The paper presents novel randomized algorithms for polynomial decomposition, notably improving degree 3 case and establishing the first polynomial-time method for higher degrees over complex numbers.

Findings

Improved degree 3 decomposition algorithm with faster runtime but two-sided error.

First polynomial-time randomized algorithm for degrees > 3 over complex numbers.

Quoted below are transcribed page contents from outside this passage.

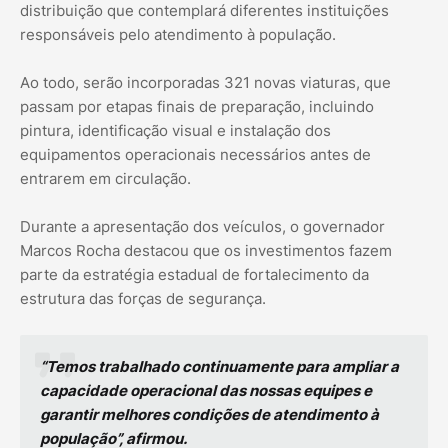
distribuição que contemplará diferentes instituições
responsáveis pelo atendimento à população.
Ao todo, serão incorporadas 321 novas viaturas, que
passam por etapas finais de preparação, incluindo
pintura, identificação visual e instalação dos
equipamentos operacionais necessários antes de
entrarem em circulação.
Durante a apresentação dos veículos, o governador
Marcos Rocha destacou que os investimentos fazem
parte da estratégia estadual de fortalecimento da
estrutura das forças de segurança.
“Temos trabalhado continuamente para ampliar a
capacidade operacional das nossas equipes e
garantir melhores condições de atendimento à
população”, afirmou.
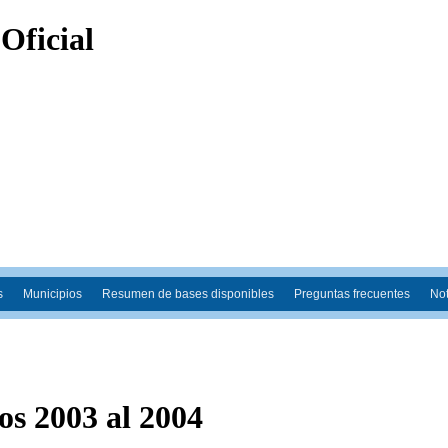
s
Municipios
Resumen de bases disponibles
Preguntas frecuentes
Not
s 2003 al 2004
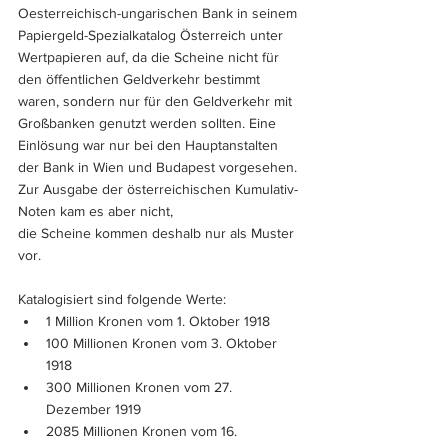
Oesterreichisch-ungarischen Bank in seinem 
Papiergeld-Spezialkatalog Österreich unter 
Wertpapieren auf, da die Scheine nicht für 
den öffentlichen Geldverkehr bestimmt 
waren, sondern nur für den Geldverkehr mit 
Großbanken genutzt werden sollten. Eine 
Einlösung war nur bei den Hauptanstalten 
der Bank in Wien und Budapest vorgesehen. 
Zur Ausgabe der österreichischen Kumulativ-
Noten kam es aber nicht,
die Scheine kommen deshalb nur als Muster 
vor.
Katalogisiert sind folgende Werte:
1 Million Kronen vom 1. Oktober 1918
100 Millionen Kronen vom 3. Oktober 
1918
300 Millionen Kronen vom 27. 
Dezember 1919
2085 Millionen Kronen vom 16. 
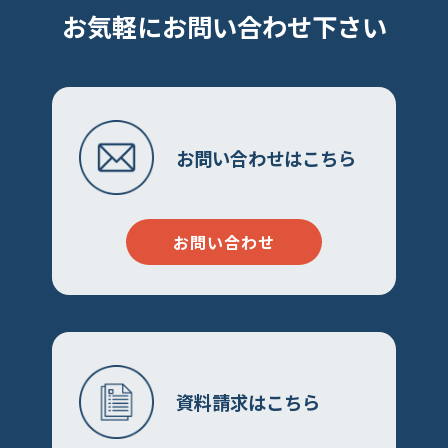
お気軽にお問い合わせ下さい
お問い合わせはこちら
お問い合わせ
資料請求はこちら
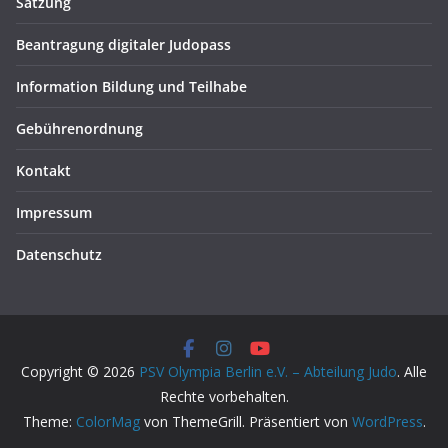
Satzung
Beantragung digitaler Judopass
Information Bildung und Teilhabe
Gebührenordnung
Kontakt
Impressum
Datenschutz
Copyright © 2026
PSV Olympia Berlin e.V. – Abteilung Judo
. Alle
Rechte vorbehalten.
Theme:
ColorMag
von ThemeGrill. Präsentiert von
WordPress
.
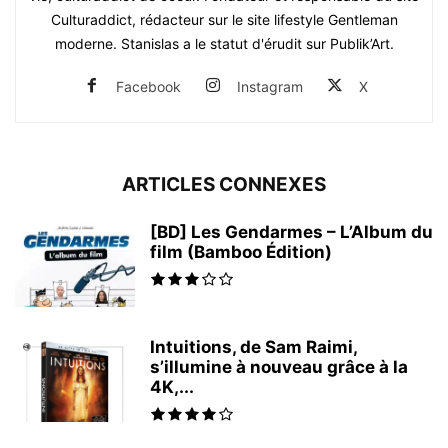
Culturaddict, rédacteur sur le site lifestyle Gentleman
moderne. Stanislas a le statut d'érudit sur Publik’Art.
Facebook
Instagram
X
ARTICLES CONNEXES
[BD] Les Gendarmes – L’Album du
film (Bamboo Édition)
Intuitions, de Sam Raimi,
s’illumine à nouveau grâce à la
4K,...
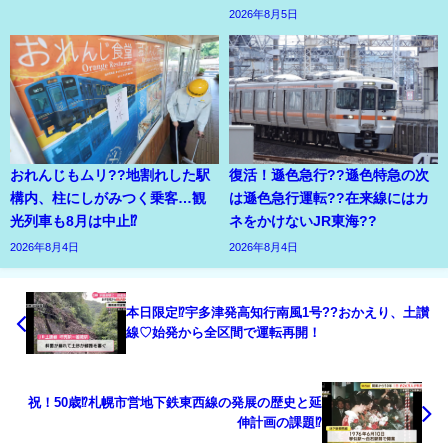
2026年8月5日
おれんじもムリ??地割れした駅
復活！遜色急行??遜色特急の次
構内、柱にしがみつく乗客…観
は遜色急行運転??在来線にはカ
光列車も8月は中止⁉
ネをかけないJR東海??
2026年8月4日
2026年8月4日
本日限定⁉宇多津発高知行南風1号??おかえり、土讃
線♡始発から全区間で運転再開！
祝！50歳⁉札幌市営地下鉄東西線の発展の歴史と延
伸計画の課題⁉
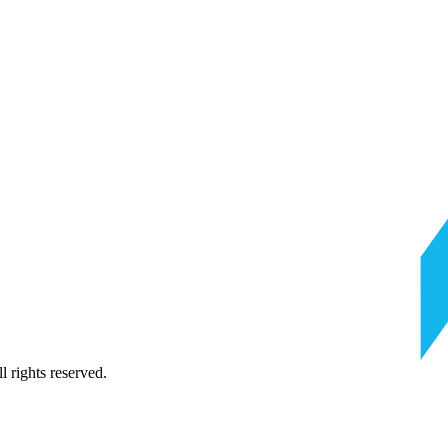
 rights reserved.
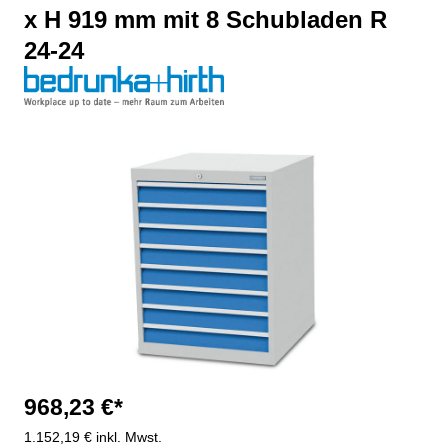
x H 919 mm mit 8 Schubladen R
24-24
Bildergalerie überspringen
968,23 €*
1.152,19 € inkl. Mwst.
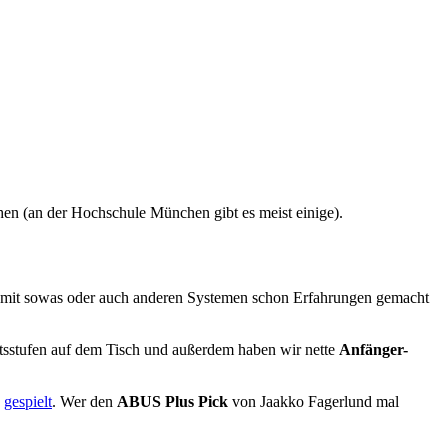
chen (an der Hochschule München gibt es meist einige).
r mit sowas oder auch anderen Systemen schon Erfahrungen gemacht
tsstufen auf dem Tisch und außerdem haben wir nette
Anfänger-
gespielt
. Wer den
ABUS Plus Pick
von Jaakko Fagerlund mal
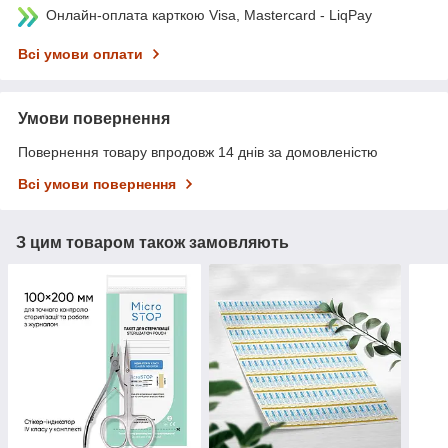
Онлайн-оплата карткою Visa, Mastercard - LiqPay
Всі умови оплати
Умови повернення
Повернення товару впродовж 14 днів за домовленістю
Всі умови повернення
З цим товаром також замовляють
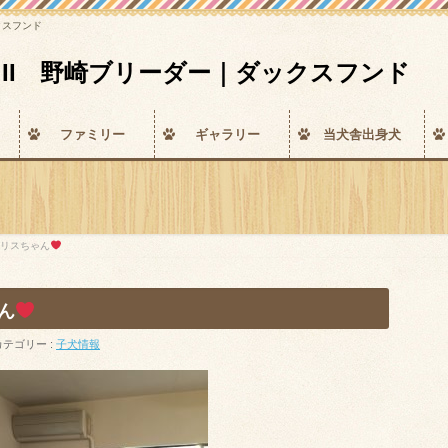
ックスフンド
ccess II 野崎ブリーダー｜ダックスフンド
ファミリー
ギャラリー
当犬舎出身犬
 アリスちゃん
ゃん
カテゴリー :
子犬情報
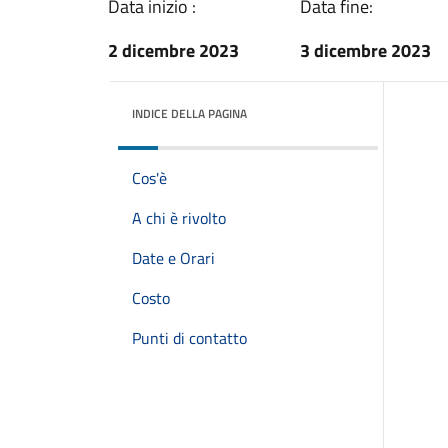
Data inizio :
Data fine:
2 dicembre 2023
3 dicembre 2023
INDICE DELLA PAGINA
Cos'è
A chi è rivolto
Date e Orari
Costo
Punti di contatto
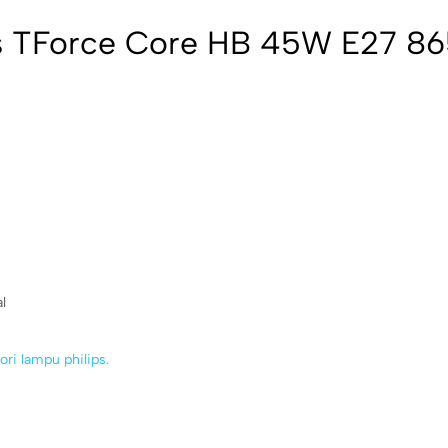
ips TForce Core HB 45W E27 8
l
ori lampu philips.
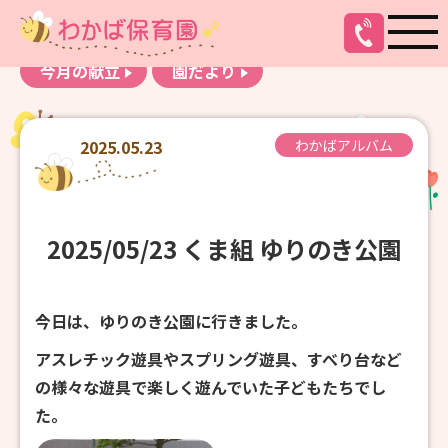
お知らせ
わかばアルバム
今月の献立
園だより
2025.05.23
わかばアルバム
2025/05/23 くま組 ゆりのき公園
今日は、ゆりのき公園に行きました。
アスレチック遊具やスプリング遊具、すべり台など
の様々な遊具で楽しく遊んでいた子どもたちでし
た。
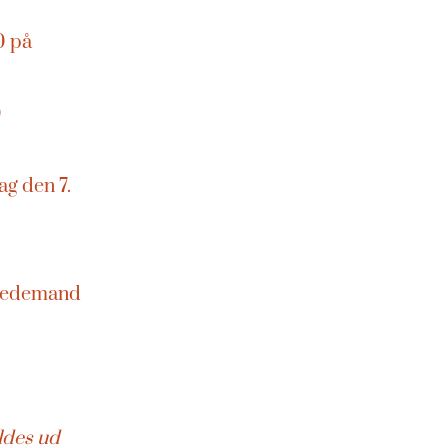
0 på
0
ag den 7.
6 Bedemand
15
ldes ud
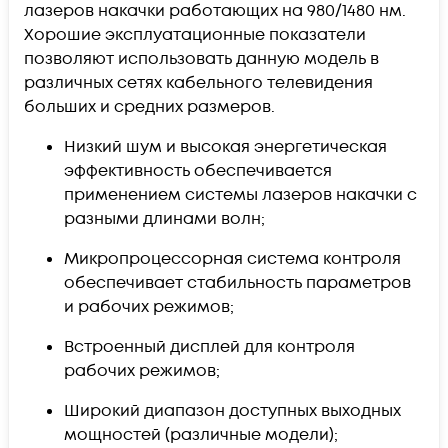
лазеров накачки работающих на 980/1480 нм.
Хорошие эксплуатационные показатели
позволяют использовать данную модель в
различных сетях кабельного телевидения
больших и средних размеров.
Низкий шум и высокая энергетическая
эффективность обеспечивается
применением системы лазеров накачки с
разными длинами волн;
Микропроцессорная система контроля
обеспечивает стабильность параметров
и рабочих режимов;
Встроенный дисплей для контроля
рабочих режимов;
Широкий диапазон доступных выходных
мощностей (различные модели);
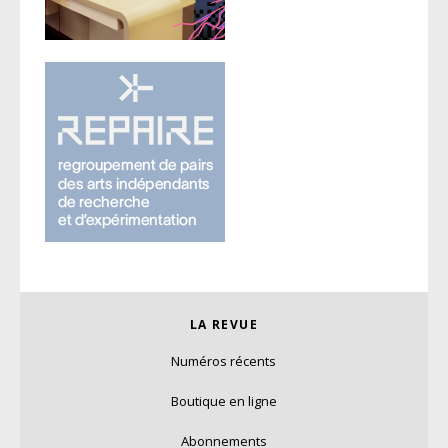
LA REVUE
Numéros récents
Boutique en ligne
Abonnements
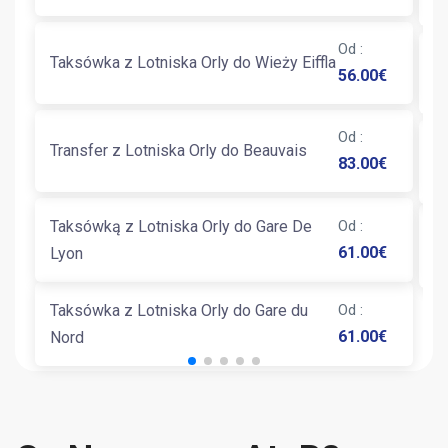
Od
:
Taksówka z Lotniska Orly do Wieży Eiffla
T
56.00
€
Od
:
T
Transfer z Lotniska Orly do Beauvais
83.00
€
Fl
Taksówką z Lotniska Orly do Gare De
Od
:
T
61.00
€
Lyon
G
Taksówka z Lotniska Orly do Gare du
Od
:
61.00
€
Nord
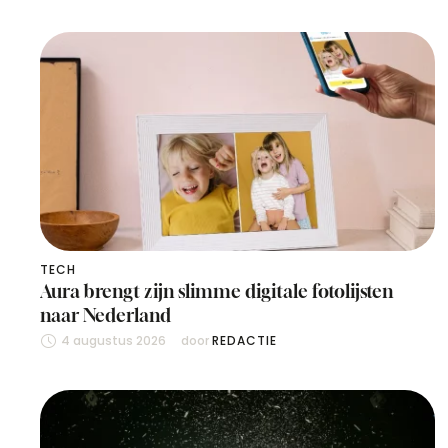
TECH
Aura brengt zijn slimme digitale fotolijsten
naar Nederland
4 augustus 2026
door 
REDACTIE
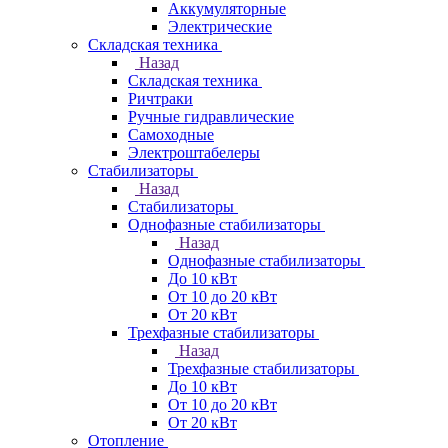
Аккумуляторные
Электрические
Складская техника
Назад
Складская техника
Ричтраки
Ручные гидравлические
Самоходные
Электроштабелеры
Стабилизаторы
Назад
Стабилизаторы
Однофазные стабилизаторы
Назад
Однофазные стабилизаторы
До 10 кВт
От 10 до 20 кВт
От 20 кВт
Трехфазные стабилизаторы
Назад
Трехфазные стабилизаторы
До 10 кВт
От 10 до 20 кВт
От 20 кВт
Отопление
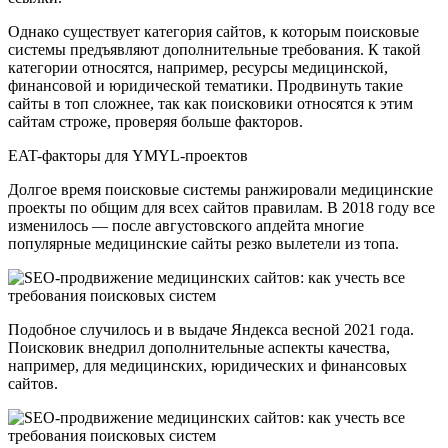
Однако существует категория сайтов, к которым поисковые
системы предъявляют дополнительные требования. К такой
категории относятся, например, ресурсы медицинской,
финансовой и юридической тематики. Продвинуть такие
сайты в топ сложнее, так как поисковики относятся к этим
сайтам строже, проверяя больше факторов.
EAT-факторы для YMYL-проектов
Долгое время поисковые системы ранжировали медицинские
проекты по общим для всех сайтов правилам. В 2018 году все
изменилось — после августовского апдейта многие
популярные медицинские сайты резко вылетели из топа.
Подобное случилось и в выдаче Яндекса весной 2021 года.
Поисковик внедрил дополнительные аспекты качества,
например, для медицинских, юридических и финансовых
сайтов.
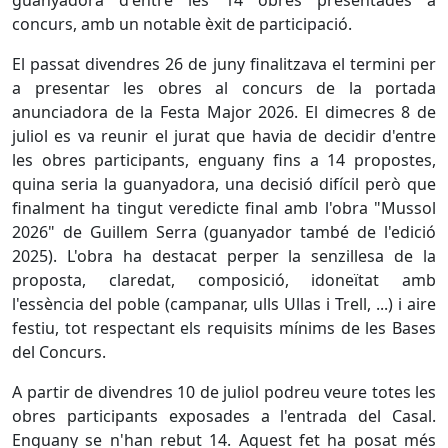
concurs, amb un notable èxit de participació.
El passat divendres 26 de juny finalitzava el termini per
a presentar les obres al concurs de la portada
anunciadora de la Festa Major 2026. El dimecres 8 de
juliol es va reunir el jurat que havia de decidir d'entre
les obres participants, enguany fins a 14 propostes,
quina seria la guanyadora, una decisió difícil però que
finalment ha tingut veredicte final amb l'obra "Mussol
2026" de Guillem Serra (guanyador també de l'edició
2025). L'obra ha destacat perper la senzillesa de la
proposta, claredat, composició, idoneïtat amb
l'essència del poble (campanar, ulls Ullas i Trell, ...) i aire
festiu, tot respectant els requisits mínims de les Bases
del Concurs.
A partir de divendres 10 de juliol podreu veure totes les
obres participants exposades a l'entrada del Casal.
Enguany se n'han rebut 14. Aquest fet ha posat més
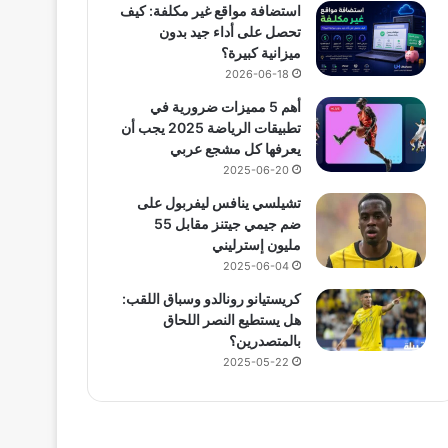
استضافة مواقع غير مكلفة: كيف
تحصل على أداء جيد بدون
ميزانية كبيرة؟
2026-06-18
أهم 5 مميزات ضرورية في
تطبيقات الرياضة 2025 يجب أن
يعرفها كل مشجع عربي
2025-06-20
تشيلسي ينافس ليفربول على
ضم جيمي جيتنز مقابل 55
مليون إسترليني
2025-06-04
كريستيانو رونالدو وسباق اللقب:
هل يستطيع النصر اللحاق
بالمتصدرين؟
2025-05-22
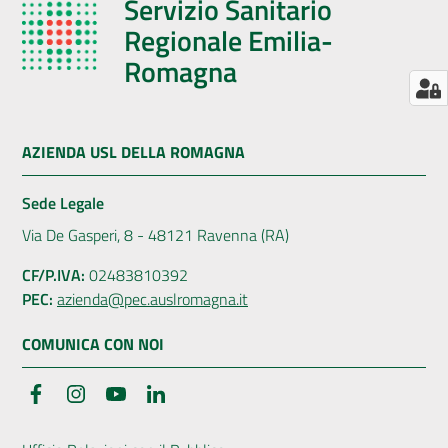
Servizio Sanitario
Regionale Emilia-
Romagna
AZIENDA USL DELLA ROMAGNA
Sede Legale
Via De Gasperi, 8 - 48121 Ravenna (RA)
CF/P.IVA:
02483810392
PEC:
azienda@pec.auslromagna.it
COMUNICA CON NOI
Facebook
Instagram
YouTube
LinkedIn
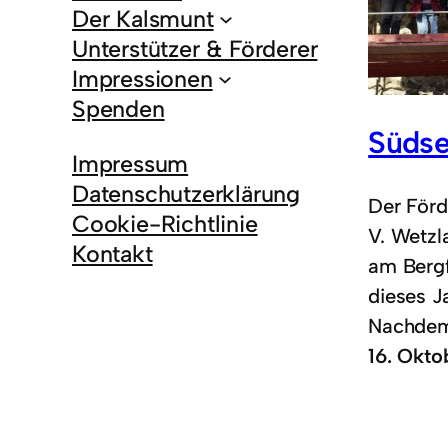
Der Kalsmunt
Unterstützer & Förderer
Impressionen
Spenden
Südse
Impressum
Datenschutzerklärung
Der Förd
Cookie-Richtlinie
V. Wetzl
Kontakt
am Bergf
dieses J
Nachdem
16. Okto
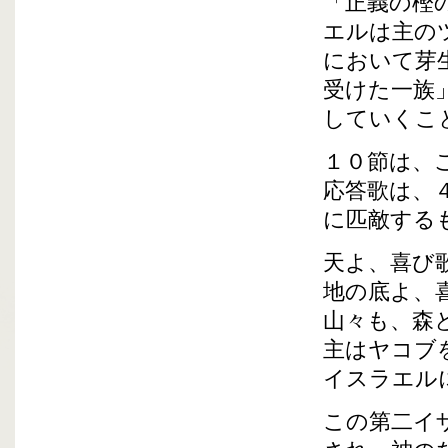
「正義の樫
エルは主の
において芽
受けた一族
していくこ
１０節は、
応答歌は、
に匹敵する
天よ、喜び
地の底よ、
山々も、森
主はヤコブ
イスラエル
この第二イ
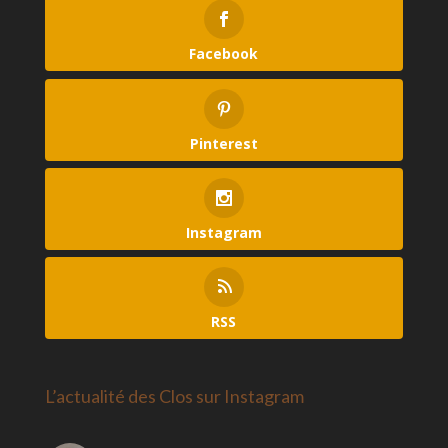
Facebook
Pinterest
Instagram
RSS
L’actualité des Clos sur Instagram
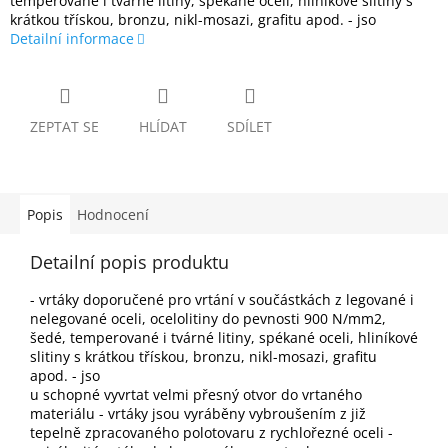
temperované i tvárné litiny, spékané oceli, hliníkové slitiny s
krátkou třískou, bronzu, nikl-mosazi, grafitu apod. - jso
Detailní informace
ZEPTAT SE
HLÍDAT
SDÍLET
Popis
Hodnocení
Detailní popis produktu
- vrtáky doporučené pro vrtání v součástkách z legované i
nelegované oceli, ocelolitiny do pevnosti 900 N/mm2,
šedé, temperované i tvárné litiny, spékané oceli, hliníkové
slitiny s krátkou třískou, bronzu, nikl-mosazi, grafitu
apod. - jso
u schopné vyvrtat velmi přesný otvor do vrtaného
materiálu - vrtáky jsou vyráběny vybroušením z již
tepelně zpracovaného polotovaru z rychlořezné oceli -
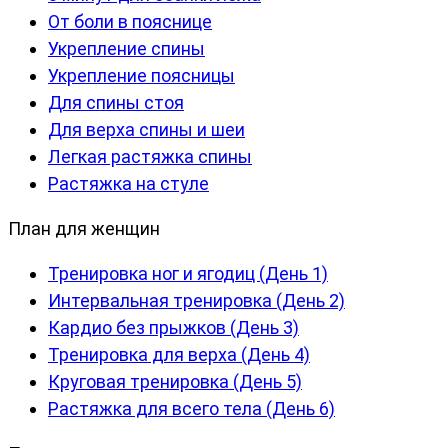
От боли в пояснице
Укрепление спины
Укрепление поясницы
Для спины стоя
Для верха спины и шеи
Легкая растяжка спины
Растяжка на стуле
План для женщин
Тренировка ног и ягодиц (День 1)
Интервальная тренировка (День 2)
Кардио без прыжков (День 3)
Тренировка для верха (День 4)
Круговая тренировка (День 5)
Растяжка для всего тела (День 6)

Algorithm's runtime is polynomial in input size for rational coefficients.

Abstract

We study the decomposition of multivariate polynomials as sums of powers of linear forms. We give a randomized algorithm for the following problem: If a homogeneous polynomial $f \in K[x_1 , . . . , x_n]$ (where $K \subseteq \mathbb{C}$) of degree $d$ is given as a blackbox, decide whether it can be written as a linear combination of $d$-th powers of linearly independent complex linear forms. The main novel features of the algorithm are: (1) For $d = 3$, we improve by a factor of $n$ on the running time from an algorithm by Koiran and Skomra. The price to be paid for this improvement though is that the algorithm now has two-sided error. (2) For $d > 3$, we provide the first randomized blackbox algorithm for this problem that runs in time polynomial in $n$ and $d$ (in an algebraic model where only arithmetic operations and equality tests are allowed). Previous algorithms for this problem as well as most of the existing reconstruction algorithms for other classes appeal to a polynomial factorization subroutine. This requires extraction of complex polynomial roots at unit cost and in standard models such as the unit-cost RAM or the Turing machine this approach does not yield polynomial time algorithms. (3) For $d > 3$, when $f$ has rational coefficients, the running time of the blackbox algorithm is polynomial in $n,d$ and the maximal bit size of any coefficient of $f$. This yields the first algorithm for this problem over $\mathbb{C}$ with polynomial running time in the bit model of computation.